▶ Texto proporcionado
====

Viendo a George W. Bush saliendo de su helicóptero presidencial con su perro bajo un brazo tras el período vacacional puede hacerte llegar a pensar que ese hombre tiene un gran aprecio por los animales. ¡Qué gran Presidente debe ser éste! Los americanos seguramente se lo merecen, una persona con gran sensibilidad y afecto hacia los grandes amigos de los seres humanos, no puede escatimar cariño hacia las personas que gobierna en particular y la Humanidad en general, ¿no?

Pero, no debemos engañarnos, éste es un presidente que declaró dos guerras, una en Afganistán y otra en Iraq. En la primera, los talibanes aún campan a sus anchas, las mujeres todavía visten los burkas y aquello parece enterrado por la urgencia de este mundo; mientras que la segunda es una ratonera en la que los distintos grupos étnicos no son capaces de ponerse de acuerdo sobre cómo deberán construir su país para vivir en paz. En Iraq, cada día mueren civiles y soldados norteamericanos, pero este hombre sin ningún género de dudas, una persona preocupada y atenta con los animales.

Su reacción ante la tragedia del Huracán Katrina le sobrevino de la misma forma que el ataque a las dos Torres Gemelas de Nueva York y el Pentágono de Washington, completamente fuera de juego. Entonces, el 11 de septiembre de 2001, se encontraba en un colegio, celebrando la apertura del curso escolar, un asistente se le acercó y le notificó que al menos un avión se había estrellado contra una de las torres, mientras que la segunda estaba en llamas. Media hora permaneció con los niños hasta que finalmente corrió a esconderse en algún búnker estatal para que ningún avión comercial de pasajeros lo encontrase y se estrellase contra su posición.

====

▶ Datos extraídos
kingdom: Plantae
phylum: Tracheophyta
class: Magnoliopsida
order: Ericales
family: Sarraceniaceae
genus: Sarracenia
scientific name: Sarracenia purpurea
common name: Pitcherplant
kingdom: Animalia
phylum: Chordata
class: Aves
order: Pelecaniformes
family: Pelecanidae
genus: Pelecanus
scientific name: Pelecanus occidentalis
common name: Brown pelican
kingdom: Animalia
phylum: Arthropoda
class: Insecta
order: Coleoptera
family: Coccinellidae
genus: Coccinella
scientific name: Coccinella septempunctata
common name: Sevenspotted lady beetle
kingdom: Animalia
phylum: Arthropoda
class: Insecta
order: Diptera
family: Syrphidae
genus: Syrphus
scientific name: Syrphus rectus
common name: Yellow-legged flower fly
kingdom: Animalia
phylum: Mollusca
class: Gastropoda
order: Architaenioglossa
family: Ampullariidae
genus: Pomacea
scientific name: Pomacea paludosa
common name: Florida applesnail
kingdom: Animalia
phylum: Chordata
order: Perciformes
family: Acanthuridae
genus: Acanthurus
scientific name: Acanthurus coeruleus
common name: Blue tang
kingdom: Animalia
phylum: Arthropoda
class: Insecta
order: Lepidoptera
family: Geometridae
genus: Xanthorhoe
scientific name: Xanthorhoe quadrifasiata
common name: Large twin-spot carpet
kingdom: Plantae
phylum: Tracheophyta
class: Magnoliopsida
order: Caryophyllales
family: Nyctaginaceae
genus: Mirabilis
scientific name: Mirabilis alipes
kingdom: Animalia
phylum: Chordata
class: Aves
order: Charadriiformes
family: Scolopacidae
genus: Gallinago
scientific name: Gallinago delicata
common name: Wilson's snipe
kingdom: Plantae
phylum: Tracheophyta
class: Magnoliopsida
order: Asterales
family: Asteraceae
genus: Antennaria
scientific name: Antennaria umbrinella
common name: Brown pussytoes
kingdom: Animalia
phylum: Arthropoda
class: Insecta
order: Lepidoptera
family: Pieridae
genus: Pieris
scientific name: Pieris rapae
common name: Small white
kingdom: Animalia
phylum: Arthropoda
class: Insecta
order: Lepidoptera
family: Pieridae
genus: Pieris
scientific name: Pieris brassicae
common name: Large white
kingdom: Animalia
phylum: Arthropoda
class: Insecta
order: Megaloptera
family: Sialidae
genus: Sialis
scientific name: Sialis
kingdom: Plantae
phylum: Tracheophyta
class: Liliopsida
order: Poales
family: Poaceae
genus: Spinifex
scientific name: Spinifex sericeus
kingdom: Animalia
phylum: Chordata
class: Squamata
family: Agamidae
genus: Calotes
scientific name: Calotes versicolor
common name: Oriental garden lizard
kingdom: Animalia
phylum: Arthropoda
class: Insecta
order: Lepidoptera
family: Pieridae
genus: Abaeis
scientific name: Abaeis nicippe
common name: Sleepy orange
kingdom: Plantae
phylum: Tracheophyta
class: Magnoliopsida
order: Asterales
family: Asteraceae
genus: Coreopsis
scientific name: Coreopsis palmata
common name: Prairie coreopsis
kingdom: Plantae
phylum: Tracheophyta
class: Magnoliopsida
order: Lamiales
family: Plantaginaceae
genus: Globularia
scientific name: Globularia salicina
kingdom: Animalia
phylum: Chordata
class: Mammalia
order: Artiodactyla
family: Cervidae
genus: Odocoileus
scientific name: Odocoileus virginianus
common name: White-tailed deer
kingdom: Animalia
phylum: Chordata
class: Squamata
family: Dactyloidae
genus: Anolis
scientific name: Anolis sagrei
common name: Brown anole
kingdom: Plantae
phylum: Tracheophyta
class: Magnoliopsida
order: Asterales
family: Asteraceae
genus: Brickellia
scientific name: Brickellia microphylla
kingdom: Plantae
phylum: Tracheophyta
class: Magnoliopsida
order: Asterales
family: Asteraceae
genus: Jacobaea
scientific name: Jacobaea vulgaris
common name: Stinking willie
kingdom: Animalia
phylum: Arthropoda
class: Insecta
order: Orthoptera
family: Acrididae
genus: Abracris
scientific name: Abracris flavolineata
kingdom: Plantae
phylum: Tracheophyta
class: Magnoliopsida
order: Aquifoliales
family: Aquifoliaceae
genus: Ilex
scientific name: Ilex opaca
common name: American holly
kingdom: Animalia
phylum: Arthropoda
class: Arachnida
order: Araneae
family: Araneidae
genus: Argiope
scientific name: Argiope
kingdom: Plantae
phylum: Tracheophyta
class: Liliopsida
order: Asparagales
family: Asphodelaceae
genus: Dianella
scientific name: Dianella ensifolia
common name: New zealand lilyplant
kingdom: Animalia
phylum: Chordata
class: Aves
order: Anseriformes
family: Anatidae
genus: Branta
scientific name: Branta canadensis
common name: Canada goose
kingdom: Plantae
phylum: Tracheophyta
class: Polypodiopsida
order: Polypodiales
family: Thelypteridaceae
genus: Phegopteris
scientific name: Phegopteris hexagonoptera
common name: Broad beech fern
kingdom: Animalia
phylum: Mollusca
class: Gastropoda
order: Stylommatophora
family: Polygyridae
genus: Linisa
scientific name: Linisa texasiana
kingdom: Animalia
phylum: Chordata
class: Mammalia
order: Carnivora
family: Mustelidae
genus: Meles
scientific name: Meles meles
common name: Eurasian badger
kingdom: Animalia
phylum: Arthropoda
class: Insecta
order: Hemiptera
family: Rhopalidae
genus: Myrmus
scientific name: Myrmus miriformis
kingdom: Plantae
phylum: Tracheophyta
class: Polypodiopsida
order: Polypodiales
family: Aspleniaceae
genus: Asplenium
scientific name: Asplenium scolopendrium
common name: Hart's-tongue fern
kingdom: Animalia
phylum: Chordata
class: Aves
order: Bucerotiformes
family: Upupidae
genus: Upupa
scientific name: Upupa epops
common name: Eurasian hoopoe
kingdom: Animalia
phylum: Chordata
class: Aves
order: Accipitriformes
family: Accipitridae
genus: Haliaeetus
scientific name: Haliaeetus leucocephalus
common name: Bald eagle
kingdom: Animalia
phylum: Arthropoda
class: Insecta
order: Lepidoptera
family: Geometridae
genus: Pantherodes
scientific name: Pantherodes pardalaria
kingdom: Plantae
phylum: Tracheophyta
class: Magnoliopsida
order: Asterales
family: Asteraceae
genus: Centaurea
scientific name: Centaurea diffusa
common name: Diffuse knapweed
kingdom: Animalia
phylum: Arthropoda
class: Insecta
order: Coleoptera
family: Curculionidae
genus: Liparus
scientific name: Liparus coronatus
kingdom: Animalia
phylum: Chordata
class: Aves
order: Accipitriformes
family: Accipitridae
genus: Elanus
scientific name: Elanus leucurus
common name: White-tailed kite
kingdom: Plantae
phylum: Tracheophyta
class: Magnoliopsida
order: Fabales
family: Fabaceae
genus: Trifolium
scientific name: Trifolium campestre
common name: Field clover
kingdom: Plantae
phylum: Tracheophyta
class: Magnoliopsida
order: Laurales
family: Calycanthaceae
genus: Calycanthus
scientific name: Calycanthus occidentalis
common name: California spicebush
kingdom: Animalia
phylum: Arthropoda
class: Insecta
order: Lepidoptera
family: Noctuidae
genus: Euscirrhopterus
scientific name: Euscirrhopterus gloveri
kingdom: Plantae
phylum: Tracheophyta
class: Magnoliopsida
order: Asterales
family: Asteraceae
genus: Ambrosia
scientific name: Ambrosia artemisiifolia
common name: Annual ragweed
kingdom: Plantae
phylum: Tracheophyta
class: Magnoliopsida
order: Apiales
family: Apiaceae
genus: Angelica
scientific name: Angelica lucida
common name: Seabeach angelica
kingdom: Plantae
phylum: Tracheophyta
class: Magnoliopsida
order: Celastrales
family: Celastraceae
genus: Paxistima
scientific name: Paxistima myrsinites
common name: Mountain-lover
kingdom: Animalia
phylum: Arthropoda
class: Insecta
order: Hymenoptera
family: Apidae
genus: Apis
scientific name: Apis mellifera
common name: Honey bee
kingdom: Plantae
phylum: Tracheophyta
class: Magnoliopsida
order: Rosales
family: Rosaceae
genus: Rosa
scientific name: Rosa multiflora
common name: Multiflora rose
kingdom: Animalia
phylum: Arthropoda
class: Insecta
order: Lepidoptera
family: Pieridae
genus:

====

▶ Tareas a realizar
• a. Según el texto sobre George W. Bush, ¿dónde estaba el presidente el 11 de septiembre de 2001 cuando le avisaron del ataque?
• b. Resume en pocas líneas el párrafo del texto sobre George W. Bush que empieza por "Pero, no debemos engañarnos", sin perder sus datos principales.
• c. Prosigue el texto sobre George W. Bush a partir de su última frase.
Los datos no tienen ningún papel aquí.

▶ Respuestas esperadas
• a. En un colegio, celebrando la apertura del curso escolar.

• b. Bush declaró dos guerras, una en Afganistán y otra en Iraq. En Afganistán los talibanes siguen campando a sus anchas, las mujeres aún visten burkas y el conflicto parece olvidado. En Iraq los grupos étnicos no logran ponerse de acuerdo sobre cómo construir su país en paz, y cada día mueren civiles y soldados norteamericanos.

• c.
Esta foto realizó el miércoles, 31 de agosto de 2005, cuando Bush decidió suspender sus vacaciones para acercarse a New Orleans y comprobar qué daños había producido el huracán en la ciudad. Bajó del helicóptero con el perro en sus brazos y, acto seguido, Bush tomó el Air Force One para sobrevolar la zona afectada. En el viaje que le llevó hasta allá para comprobar los daños, el presidente de los EE.UU. afirmó que desde allí arriba los daños eran terribles, pero que allí abajo los daños y el horror sería el doble de terrible.

El mejor amigo del perro esperó dos días más para comenzar a enviar ayuda y pasearse por Biloxi, otro de los lugares gravemente dañados por el efecto del huracán, y allí afirmó que la (su) respuesta no era aceptable, aquello fue el sábado. Hoy le llueven las críticas por su impasibidad ante la tragedia humanitaria, pero sencillamente el único ser que realmente le comprende es su perrito y al que le dedica todo su aprecio.